My wife and I are going out on the town.
This weekend, perhaps even as you are reading this, we will be eating tapas, drinking over-priced wine, and watching agog as Nicole Scherzinger stars as Norma Desmond in the West End revival of Sunset Boulevard.
The children, we hope, will be safely at home with their granny, watching Strictly without tearing the place up, before trotting up to their bedrooms to sleep like lambs till the morning. (At the time of writing, I am trying not to pay heed to the voice in my head that suggests they will almost certainly still be awake when we roll in at midnight.)
It’s still a relatively rare thing to be out just as a couple. Any mention of the word restaurant and the kids appear as if from nowhere and ask if they can come too. And to be fair, we’ve had two or three lovely family trips to see London shows or a panto in the last year.
However, with our older one approaching 14, and the younger one now at the grand age of eight and a half, we feel more or less content to leave them home alone for an hour while we take a stroll along the canal. So absorbed are they in tablets, laptops and the TV, that I’m not even sure they realise we’ve gone.
An evening out a deux – and certainly a night away – takes more thought, even now. When the kids were small, we occasionally booked a babysitter or asked a favour from a grandparent. But there was always an element of anxiety about whether the children would get to sleep, or would otherwise cause a fuss. We didn’t, therefore, make a habit of it.
All in all, that never particularly bothered me. If the kids are in bed by a decent hour, I take as much joy in spending an hour, as a couple, in front of the box or chit-chatting, as I would do having a meal out together. This isn’t to say I don’t like hitting the bright lights of the city (or Berkhamsted high street); ringing the changes is generally a good thing to do, and being deliberate about how you spend time as a twosome feels important.

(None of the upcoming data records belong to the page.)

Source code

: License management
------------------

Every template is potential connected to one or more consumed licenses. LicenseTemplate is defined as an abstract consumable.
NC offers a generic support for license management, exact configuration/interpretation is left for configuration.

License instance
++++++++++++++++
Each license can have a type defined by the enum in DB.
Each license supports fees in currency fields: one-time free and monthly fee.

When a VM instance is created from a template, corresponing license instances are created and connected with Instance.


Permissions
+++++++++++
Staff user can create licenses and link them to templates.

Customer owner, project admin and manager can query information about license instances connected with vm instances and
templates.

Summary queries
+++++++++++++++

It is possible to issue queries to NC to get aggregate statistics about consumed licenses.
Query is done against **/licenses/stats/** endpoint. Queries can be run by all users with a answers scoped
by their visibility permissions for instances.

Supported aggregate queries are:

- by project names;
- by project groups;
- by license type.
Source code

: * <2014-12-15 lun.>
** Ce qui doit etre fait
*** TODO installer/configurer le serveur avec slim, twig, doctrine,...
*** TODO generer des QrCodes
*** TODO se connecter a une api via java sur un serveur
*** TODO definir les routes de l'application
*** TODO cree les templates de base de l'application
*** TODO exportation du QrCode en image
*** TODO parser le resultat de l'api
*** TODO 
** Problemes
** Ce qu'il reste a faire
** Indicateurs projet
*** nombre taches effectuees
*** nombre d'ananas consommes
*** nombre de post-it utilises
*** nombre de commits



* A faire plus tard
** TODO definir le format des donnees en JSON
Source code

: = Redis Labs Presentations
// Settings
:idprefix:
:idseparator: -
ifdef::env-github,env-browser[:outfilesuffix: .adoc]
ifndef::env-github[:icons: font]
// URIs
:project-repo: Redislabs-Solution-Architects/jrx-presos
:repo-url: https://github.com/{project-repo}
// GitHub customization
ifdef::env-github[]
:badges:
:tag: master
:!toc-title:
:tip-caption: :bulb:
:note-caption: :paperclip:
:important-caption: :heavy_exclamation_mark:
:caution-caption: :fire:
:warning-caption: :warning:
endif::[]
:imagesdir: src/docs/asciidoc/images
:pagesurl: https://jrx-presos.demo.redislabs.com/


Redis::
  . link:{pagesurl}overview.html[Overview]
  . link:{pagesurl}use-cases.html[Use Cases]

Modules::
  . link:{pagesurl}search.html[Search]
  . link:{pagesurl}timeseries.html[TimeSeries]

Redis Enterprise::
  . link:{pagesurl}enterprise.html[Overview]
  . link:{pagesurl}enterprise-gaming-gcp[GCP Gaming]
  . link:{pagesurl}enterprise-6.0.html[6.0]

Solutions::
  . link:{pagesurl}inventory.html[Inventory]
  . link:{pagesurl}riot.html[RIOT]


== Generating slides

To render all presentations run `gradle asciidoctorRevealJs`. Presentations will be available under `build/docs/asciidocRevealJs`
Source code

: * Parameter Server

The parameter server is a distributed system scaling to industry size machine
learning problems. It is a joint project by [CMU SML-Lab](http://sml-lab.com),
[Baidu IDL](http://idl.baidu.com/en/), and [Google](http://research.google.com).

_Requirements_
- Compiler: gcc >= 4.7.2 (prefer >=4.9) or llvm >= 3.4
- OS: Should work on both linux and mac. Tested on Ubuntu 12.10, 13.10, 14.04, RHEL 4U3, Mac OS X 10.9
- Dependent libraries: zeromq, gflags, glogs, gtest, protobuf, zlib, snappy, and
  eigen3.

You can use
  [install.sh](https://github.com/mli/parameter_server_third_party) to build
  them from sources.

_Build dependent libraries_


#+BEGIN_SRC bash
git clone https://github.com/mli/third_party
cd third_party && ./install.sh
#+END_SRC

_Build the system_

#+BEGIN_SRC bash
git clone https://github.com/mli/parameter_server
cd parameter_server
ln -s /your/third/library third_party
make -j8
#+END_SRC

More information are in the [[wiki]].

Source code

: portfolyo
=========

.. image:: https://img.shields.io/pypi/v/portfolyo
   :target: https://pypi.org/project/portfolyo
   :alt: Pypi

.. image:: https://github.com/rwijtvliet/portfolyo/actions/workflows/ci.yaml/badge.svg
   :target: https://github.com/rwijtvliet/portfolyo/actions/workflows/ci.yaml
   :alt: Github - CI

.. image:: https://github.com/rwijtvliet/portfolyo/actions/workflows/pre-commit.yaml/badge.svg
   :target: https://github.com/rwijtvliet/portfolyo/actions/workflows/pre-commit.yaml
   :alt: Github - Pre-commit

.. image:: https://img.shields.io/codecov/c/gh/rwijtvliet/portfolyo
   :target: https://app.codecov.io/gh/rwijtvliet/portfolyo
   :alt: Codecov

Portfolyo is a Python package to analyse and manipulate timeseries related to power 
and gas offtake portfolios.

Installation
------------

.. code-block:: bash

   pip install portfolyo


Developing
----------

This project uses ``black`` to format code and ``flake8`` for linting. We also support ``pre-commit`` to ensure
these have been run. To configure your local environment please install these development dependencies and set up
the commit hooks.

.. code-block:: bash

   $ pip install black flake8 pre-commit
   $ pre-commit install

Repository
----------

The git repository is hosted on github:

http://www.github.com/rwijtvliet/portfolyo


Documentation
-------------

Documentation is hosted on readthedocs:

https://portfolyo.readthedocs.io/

But I hate deliberateness if it becomes simply another form of routine or structure. “Date night” is a classic example of the marketing industry’s need to infantilise concepts that do not need to be labelled, yet which must be objectified to meet the commercial imperatives of the 21st century.
By giving a name to something that was once just a nice thing to do, ad men on Madison Avenue (or wherever they now plot their evil) have managed to create a kind of cult.
On the one hand, the idea both invalidates the non-“date nights” as something inadequate and unromantic. And on the other, it heaps pressure on the occasions when it’s just the two of you, going “out” out, somehow to rekindle something you didn’t think you’d lost until you read a feature about date nights in Marie Claire.
I feel similarly about the concept of a “play date”. Thirty or 40 years ago, you just went round to your mate’s house for tea and did whatever. Now, it’s a thing that has expectations; an event that must be planned and managed. Don’t get me started on “sleepovers”.
Planning and labelling are a sure-fire way to destroy mystery and spontaneity. And even if organising a night out minus the children can be a bit of a logistical nightmare, surely you don’t want to be reminded of the prep by virtue of your experience being given a name.
You might think all this sounds a bit unreasonable. But better to get it off my chest now, than to spend our impending “date night” moaning about how much I hate the concept of “date night”.